Shares of Big Lots, Inc. (BIG - Free Report) rose 6.1% during the trading session on May 31, after it reported better-than-expected first-quarter results. The company commenced fiscal 2019 on a strong note with both sales growth and comparable store sales coming in line with expectations and bottom-line surpassing management’s guided range, driven by better expense management.
The company is making meaningful progress on the front of Store of the Future initiative along with increased focus on Rewards loyalty program and e-commerce business. Quarterly results and strategic endeavors prompted the company to raise fiscal 2019 earnings view.
Let’s Delve Deeper
This Columbus, OH-based company posted adjusted earnings of 92 cents a share that surpassed the Zacks Consensus Estimate of 69 cents and also came above its earlier guidance for earnings of 65-75 cents. However, the bottom line came below 95 cents reported in the prior-year quarter.
Net sales grew 2.2% to $1,295.8 million, and marginally came ahead of the Zacks Consensus Estimate of $1,289.3 million. The top line increased on account of comparable store sales and sales growth in high volume new stores, partly offset by reduced store count year over year. Furniture, Soft Home, Seasonal and Consumables drove sales higher.
Comparable store sales improved 1.5%, and came in line with the company’s prior guidance of low-single digit increase. This marked the fourth successive quarter of comparable store sales growth.
With respect to merchandising categories Furniture, Seasonal and Soft Home were up mid-single digits. We note that consumables category was up low-single digits, while Hard Home and Electronics, Toys & Accessories and Food were down.
Adjusted gross profit increased 2.6% year over year to $525.1 million, while gross margin expanded 10 basis points to 40.5%. In the reported quarter, adjusted SG&A expenses came in at $438 million, up 2.4% year over year, while as a percentage of net sales the same deleveraged 10 basis points to 33.8%.
Adjusted operating income came in at $54.3 million, down 2.8% from the prior-year quarter. Meanwhile, operating margin contracted 20 basis points to 4.2% in the quarter.
Other Financial Details
This Zacks Rank #3 (Hold) company ended the quarter with cash and cash equivalents of $63.6 million. Inventories were up 9.1% to $927 million. Total shareholders’ equity was $648.3 million.
Management informed that increases in inventory was due to “general impact of tariffs on higher first cost of merchandise, our intentional decision to move forward inventory commitments in key categories of Furniture and Soft Home to support earlier resets of fresh, new product, and the slower than anticipated sell through of seasonally sensitive product in Q1 largely due to weather.”
Long-term obligations under the bank credit facility totaled $470.4 million, up from $174 million in the prior-year period. This was due to the timing of share buyback activity, higher strategic investments, and the timing of increased inventory levels. Big Lots’ incurred capital expenditures of roughly $77 million during the quarter.

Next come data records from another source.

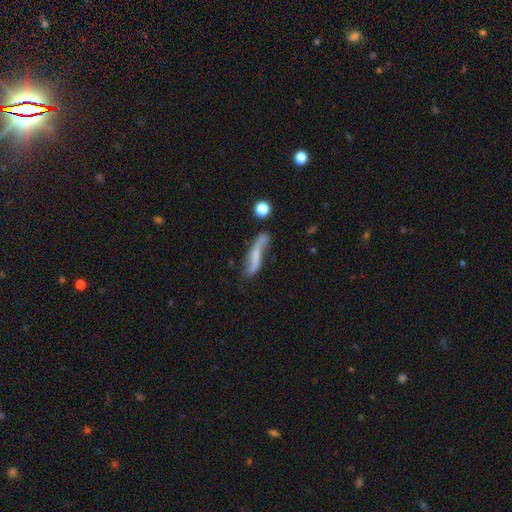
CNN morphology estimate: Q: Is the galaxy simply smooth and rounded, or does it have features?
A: featured or disk — 64%.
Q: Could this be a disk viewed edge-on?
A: no — 71%.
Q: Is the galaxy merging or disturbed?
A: none — 54%.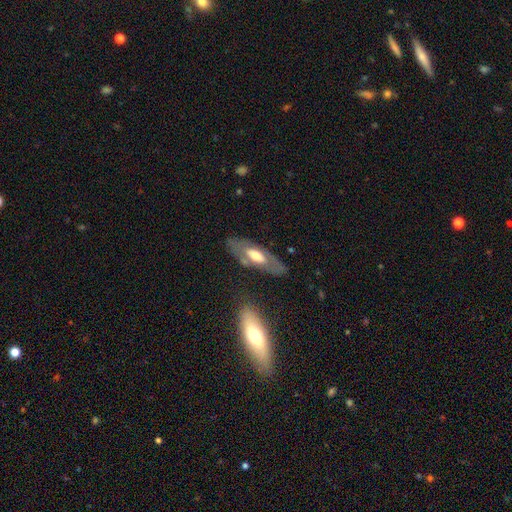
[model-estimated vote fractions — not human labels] Smooth or featured?
  - featured or disk: 56% *
  - smooth: 38%
  - star or artifact: 6%
Edge-on disk?
  - no: 71% *
  - yes: 29%
Merging?
  - none: 74% *
  - minor disturbance: 15%
  - major disturbance: 7%
  - merger: 4%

During the quarter under review, the company has returned about $61 million to shareholders with $13 million in the way of dividends and $48 million in the form of share repurchases. We note that the company has exhausted $50 million share repurchase authorization approved in March 2019. Management anticipates adjusted cash flow of approximately $100 million for fiscal 2019.
In the quarter, Big Lots opened nine outlets and shuttered six taking the total to 1,404 stores. Going ahead, it intends to open 50 new or relocated stores and remodel more than 200 stores in fiscal 2019.
Big Lots now expects second-quarter adjusted earnings to be 35-45 cents a share compared with 59 cents reported in the year ago period. The Zacks Consensus Estimate for the quarter currently stands at 41 cents.
The company projects low to mid single-digit growth in sales and low single digit increase in comparable store sales. Gross margin is likely to be marginally down during the second quarter owing to higher markdown.
For fiscal 2019, management now expects adjusted earnings per share to be $3.70-$3.85, up from the earlier view of $3.55-$3.75. However, the updated range is still below the prior year period’s reported figure of $4.04. The Zacks Consensus Estimate for the fiscal is pegged at $3.64. The company projects low-single digit increase in both sales and comparable store sales for fiscal 2019.